Als dieses erreicht war, wandte man sich höheren Aufgaben zu. "Wir wollen das Team Sky zum unangefochten besten Radteam der Welt machen - zu einer Mannschaft, die als eine der besten in der Welt des Sports angesehen wird", war Brailsfords Forderung. Und was sich das Team Sky vornahm, das erreichte es auch. In den folgenden Jahren wurde man zur überragenden Macht bei den Rundfahrten und beherrschte vor allem die Tour de France nach Belieben. Von 2013 bis 2017 gewann Froome die Rundfahrt gleich vier Mal.
Rekordsieger der Tour de France:
Siege | Fahrer (Nation) | Jahre |
5 | Jacques Anquetil (Frankreich) | 1957, 1961-1964 |
5 | Eddy Merckx (Belgien) | 1969-1972, 1974 |
5 | Bernard Hinault (Frankreich) | 1978, 1979, 1981, 1982, 1985 |
5 | Miguel Indurain (Spanien) | 1991-1995 |
4 | Chris Froome (Australien) | 2013, 2015-2017 |
3 | Philippe Thys (Belgien) | 1913, 1914, 1920 |
3 | Loison Bobet (Frankreich) | 1953-1955 |
3 | Greg LeMond (USA) | 1986, 1989, 1990 |
Sky proklamierte strikte Anti-Doping-Politik
Es war eine Dominanz wie zu den besten Zeiten von Lance Armstrongs US-Postal-Teams.

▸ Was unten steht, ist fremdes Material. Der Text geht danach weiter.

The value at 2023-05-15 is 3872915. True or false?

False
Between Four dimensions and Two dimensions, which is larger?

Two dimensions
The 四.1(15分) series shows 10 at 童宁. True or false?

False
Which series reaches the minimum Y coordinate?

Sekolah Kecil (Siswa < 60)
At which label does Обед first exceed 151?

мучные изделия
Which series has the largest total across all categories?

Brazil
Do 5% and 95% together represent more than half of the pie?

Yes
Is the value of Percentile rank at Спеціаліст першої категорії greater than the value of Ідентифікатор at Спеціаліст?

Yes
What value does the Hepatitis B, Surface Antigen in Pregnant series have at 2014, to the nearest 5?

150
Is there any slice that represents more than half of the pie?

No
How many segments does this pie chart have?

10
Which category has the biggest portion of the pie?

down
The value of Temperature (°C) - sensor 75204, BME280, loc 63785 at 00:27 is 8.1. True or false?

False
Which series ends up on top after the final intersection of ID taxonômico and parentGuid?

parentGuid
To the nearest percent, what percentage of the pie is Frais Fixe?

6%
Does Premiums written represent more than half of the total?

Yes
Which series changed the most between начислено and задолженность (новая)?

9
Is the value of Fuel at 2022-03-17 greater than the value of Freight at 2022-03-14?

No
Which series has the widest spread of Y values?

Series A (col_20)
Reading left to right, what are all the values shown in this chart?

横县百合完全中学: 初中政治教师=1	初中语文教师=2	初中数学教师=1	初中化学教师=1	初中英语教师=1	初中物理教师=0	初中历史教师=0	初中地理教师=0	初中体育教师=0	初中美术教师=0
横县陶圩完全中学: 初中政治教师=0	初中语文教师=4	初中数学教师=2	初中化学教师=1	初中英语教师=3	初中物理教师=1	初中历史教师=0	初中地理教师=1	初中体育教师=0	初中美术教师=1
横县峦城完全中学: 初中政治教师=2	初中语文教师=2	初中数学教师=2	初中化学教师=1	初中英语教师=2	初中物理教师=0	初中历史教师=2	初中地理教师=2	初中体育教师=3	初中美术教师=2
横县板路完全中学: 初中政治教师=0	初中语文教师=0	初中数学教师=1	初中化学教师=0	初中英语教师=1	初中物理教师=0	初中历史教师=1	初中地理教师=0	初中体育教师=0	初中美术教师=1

Skys Helferriege war in den Bergen allen überlegen und neutralisierte nahezu jeden gegnerischen Angriff durch ihre qualitative und quantitative Überlegenheit.
Aber: Von Anfang an gab es Zweifler, die eine solche Überlegenheit ohne leistungssteigernde Mittel für unmöglich hielten. Auch der steile Aufstieg von Froome machte viele Beobachter stutzig, war er doch vor seiner Zeit bei Sky nie als besonders guter Rundfahrer aufgefallen. Brailsford reagierte auf die ständigen Vorwürfe zumeist genervt: "Anstatt ständig von uns zu fordern, wie wir unsere Unschuld beweisen sollen, könnt ihr ja mal ein paar Ideen liefern."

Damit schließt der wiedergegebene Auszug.